• [Written instruction 1] Reproduce the stretch of the 1902 Tumut homecoming report from "The Mayor announced" through "discoursed capital music.".
• [Written instruction 2] In the 1902 Tumut homecoming report, list every man given the rank of Trooper among those seated around the Mayor on the stage.
• [Written instruction 3] According to the 1902 Tumut homecoming report, what word was displayed in large letters across the street near Mr. W. D. P. O'Brien's Hall?

--- START OF Excerpt to read ---

Our Tumut Boys Returning from the Front
13 June 1902 Adelong and Tumut Express and Tumbarumba Post
The most interesting event of the year in Tumut eventuated on Wednesday, the occasion being the reception of nine of our boys returning from the front.
In the early morn the residents displayed their bunting profusely, and across the street, near Mr. W. D. P. O'Brien's Hall, were in large letters the word "Welcome."
At 1 p.m. a start was made to meet the returning heroes on the "Marked Tree Line.
The band, consisting of Tumut representatives, ably assisted by their old leader, Mr. Sam Smiles, and also Mr. Judd, of Adelong, were driven out to, meet the Tumut contingent and about 100 people in buggies, sulkies and on horseback accompanied them.
A number of the latter, on meeting the soldiers, handed over their horses, and they very much appreciated the change from the coach.
About 2 p.m. the jolly company arrived in town.
A halt was made at host O'Dea's Royal Hotel. Alderman Blakeney (Mayor) welcomed the soldiers, on behalf of the people of Tumut.
Refreshments were then ordered in, and the Mayor proposed the health of "The King," which was duly honoured.
The Mayor next proposed tho health of "The Kings troops"' which was responded to in appropriate words by Lieutenant R. Mecham, who in turn proposed the health of the Tumut people, to which the Mayor, in nice terms, responded.
The Mayor announced that the meeting would then adjourn till 7.30 p.m., when he would be pleased to see a large gathering to conduce to the soldiers' entertainment.
Our boys had a cordial reception round town in the evening interviewing their friends, and at 7.30 tho brilliantly-lighted hall of Mr. O'Brien's was a scene of animation such as has never before been witnessed in Tumut.
The Executive Committee, aided by their energetic secretary (Mr. W. S.Lang), should be proud of their attainment.
The Mayor took his position on the stage as President, and around him were Lieutenant R. Mecham, Quarter Master Sergeant C. H. Shelley, Sergts. Reg. and H. Mecham, Troopers F. Bates, Percy Lambert, Milton Joyce, E. Wyburn, and D. Kebblewhite.
Other troopers previously returned were also present.
The Band discoursed capital music.
The Mayor read apologies from Mr. R. Donaldson, M.L.A., and from Mr. C. J. Fraser, who wished all success to the undertaking and a hearty welcome to the “boys.”
'The Mayor then extended a hearty welcome home 'to the troopers.
He had great pleasure in congratulating them on their past career.
They had done their part worthily and well in upholding the honor and glory of the grand old flag, under which anyone could be safe to sleep at night.
Out of 26 Tumut men sent, they had made a big record in promotions.
One out of every two had been promoted for gallantry on the field.
They should be proud of the record they had put up, and he could heartily say he was proud of them.
It fell to his proud, and important lot to present each of the troopers now returning, who had not previously received, a gold medal, on behalf of the citizens of Tumut; further, to Quarter-Master Sergeant Shelley he was pleased to present, on behalf of his Tumut Plains friends, a beautiful set of gold sleeve links and a collar-stud.

--- END OF Excerpt to read ---
--- START OF Data extract ---

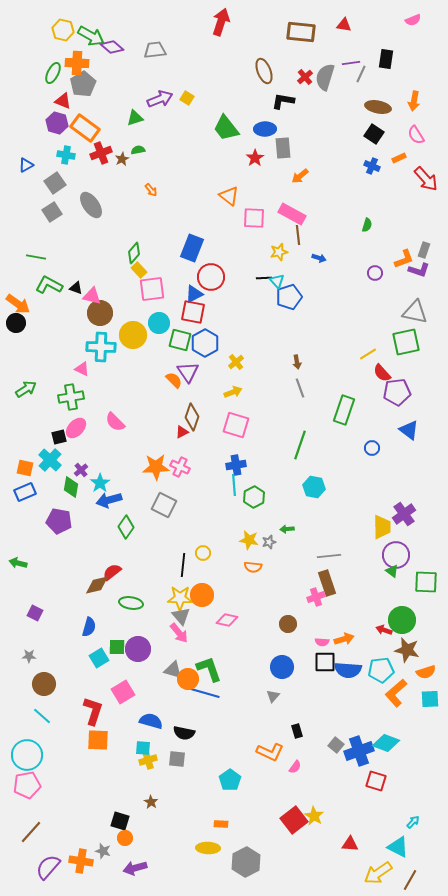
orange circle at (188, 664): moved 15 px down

--- END OF Data extract ---

• [Full output 1]
The Mayor announced that the meeting would then adjourn till 7.30 p.m., when he would be pleased to see a large gathering to conduce to the soldiers' entertainment.
Our boys had a cordial reception round town in the evening interviewing their friends, and at 7.30 tho brilliantly-lighted hall of Mr. O'Brien's was a scene of animation such as has never before been witnessed in Tumut.
The Executive Committee, aided by their energetic secretary (Mr. W. S.Lang), should be proud of their attainment.
The Mayor took his position on the stage as President, and around him were Lieutenant R. Mecham, Quarter Master Sergeant C. H. Shelley, Sergts. Reg. and H. Mecham, Troopers F. Bates, Percy Lambert, Milton Joyce, E. Wyburn, and D. Kebblewhite.
Other troopers previously returned were also present.
The Band discoursed capital music.

• [Full output 2] F. Bates, Percy Lambert, Milton Joyce, E. Wyburn, D. Kebblewhite

• [Full output 3] "Welcome."